* DO THIS
Copy the records below word for word, starting at the line that contains "phylum: Mollusca" and ending at the line that contains "common name: American hard-shelled clam", with both of those lines included.

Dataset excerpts
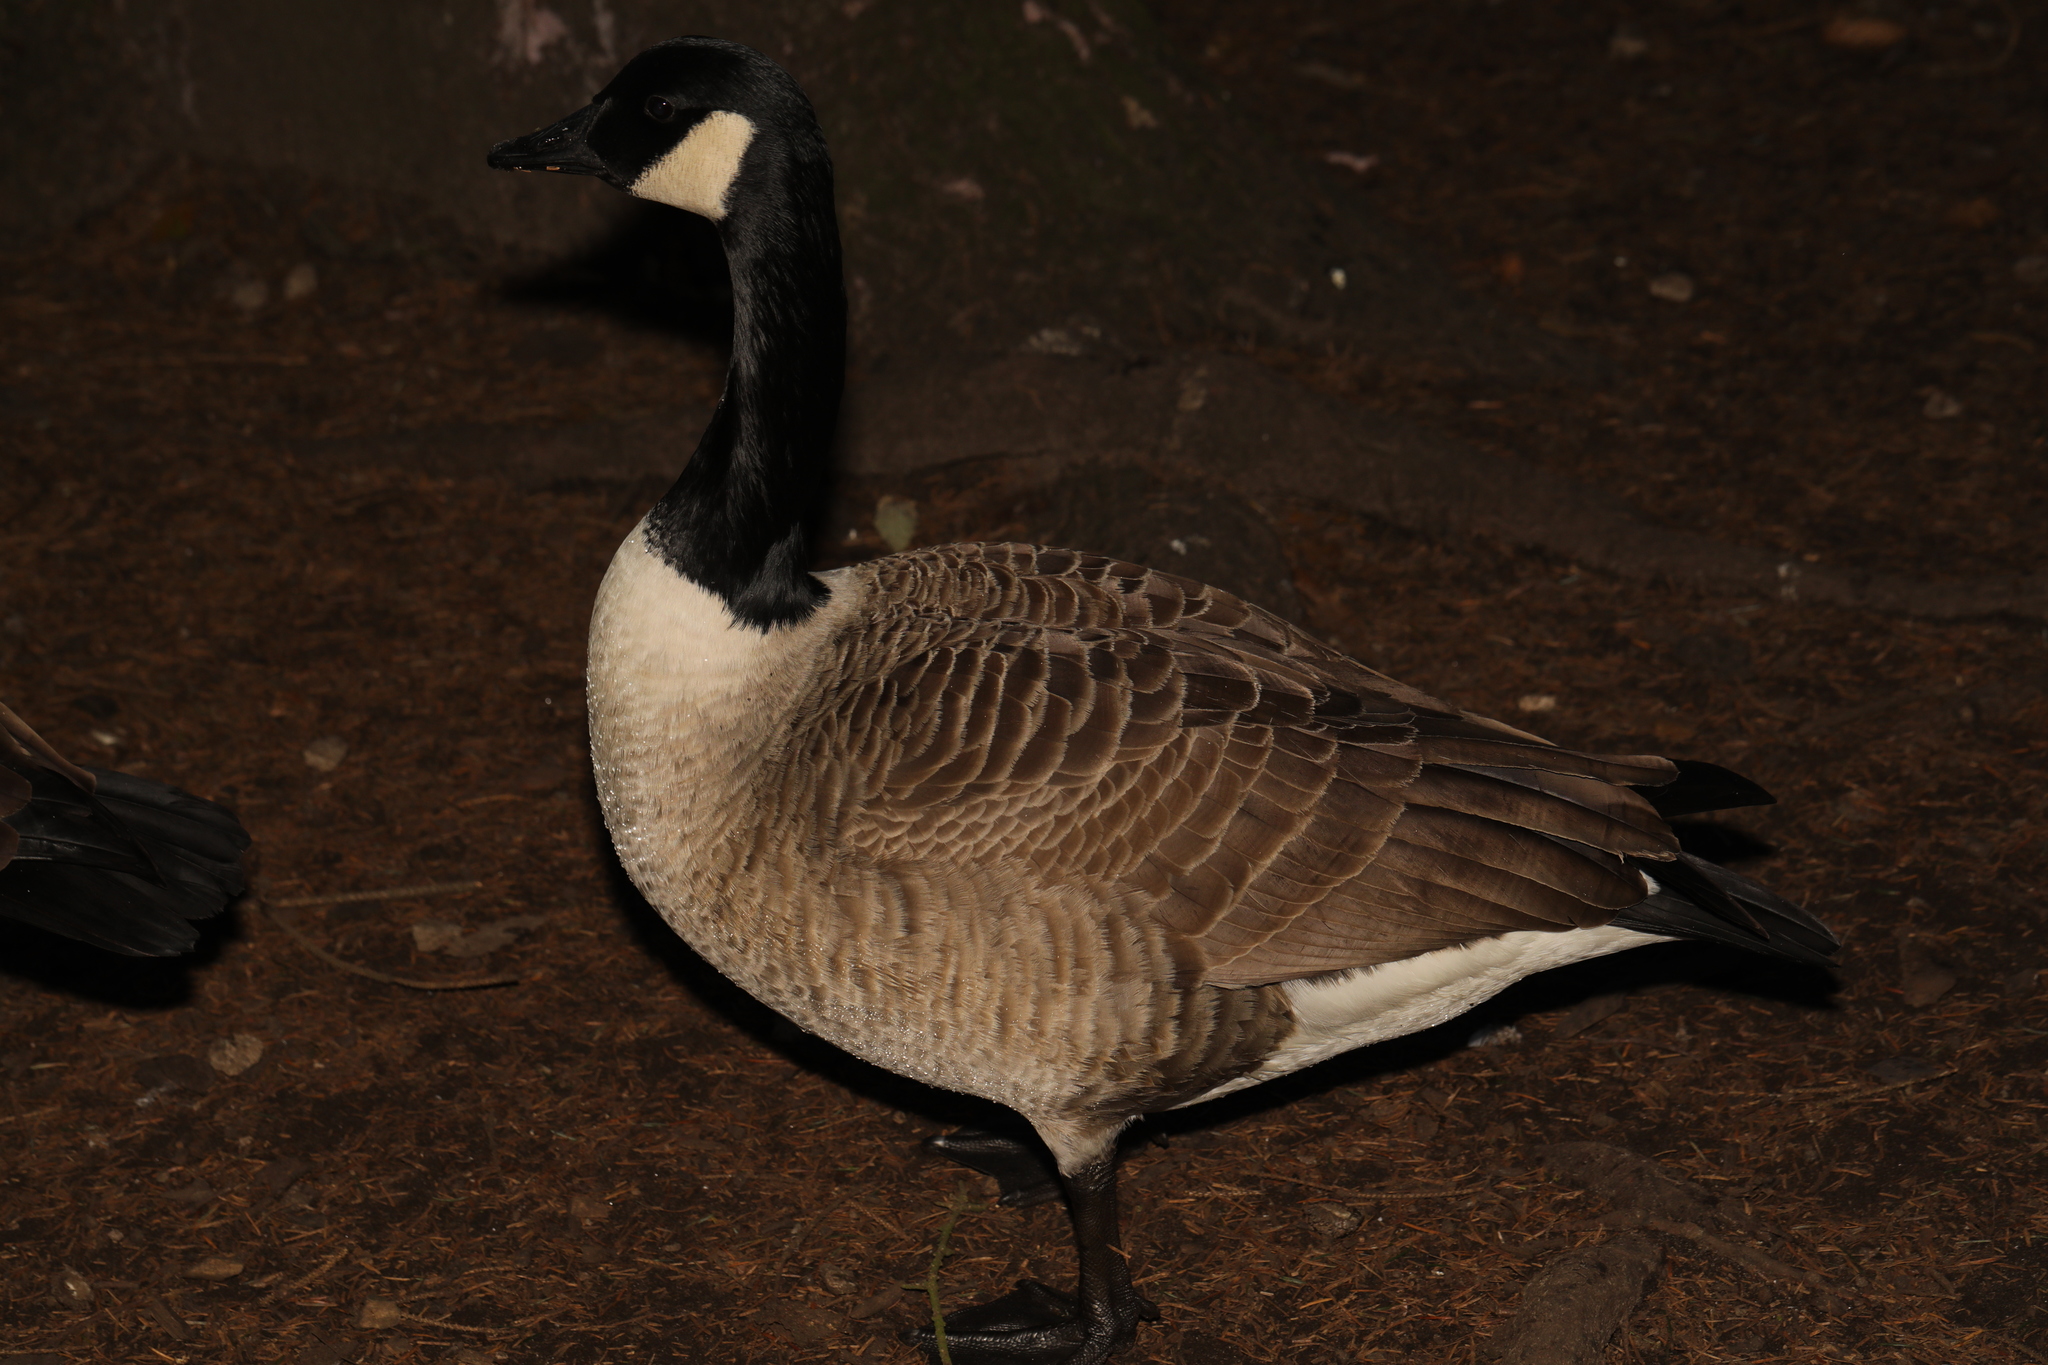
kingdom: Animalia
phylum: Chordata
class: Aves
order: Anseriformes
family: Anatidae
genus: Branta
...
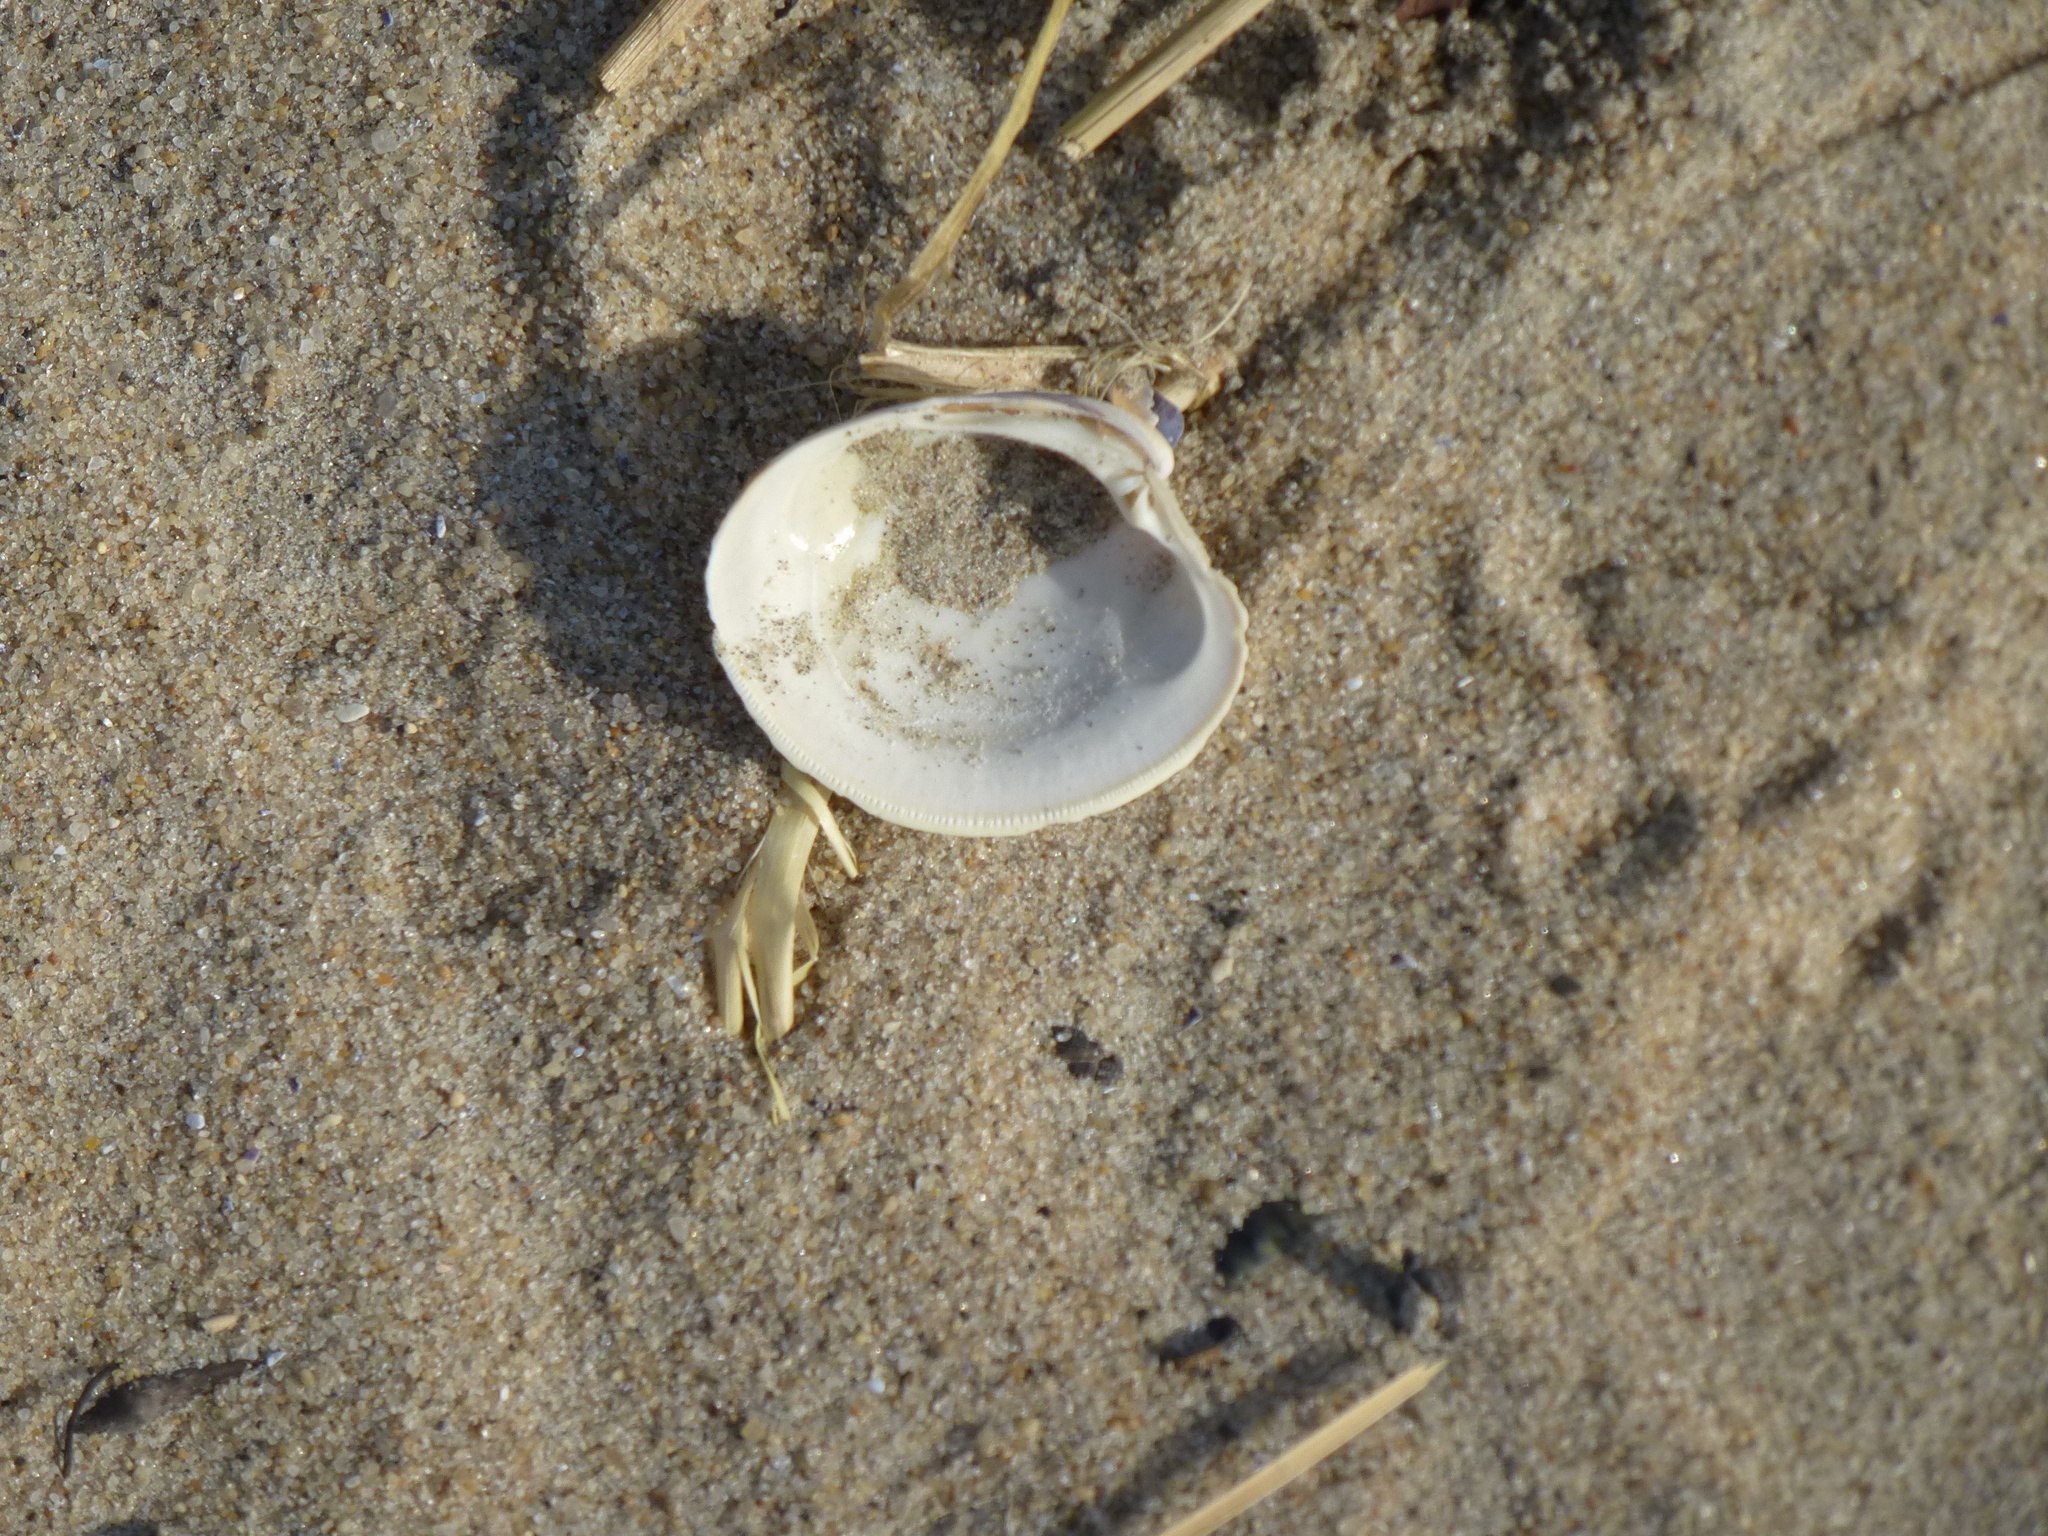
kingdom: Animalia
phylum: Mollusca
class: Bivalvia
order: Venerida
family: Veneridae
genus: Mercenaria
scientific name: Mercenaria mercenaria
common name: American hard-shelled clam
* * *
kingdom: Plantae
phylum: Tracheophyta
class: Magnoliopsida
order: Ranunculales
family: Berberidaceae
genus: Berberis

* RESPONSE TO THIS EXERCISE
phylum: Mollusca
class: Bivalvia
order: Venerida
family: Veneridae
genus: Mercenaria
scientific name: Mercenaria mercenaria
common name: American hard-shelled clam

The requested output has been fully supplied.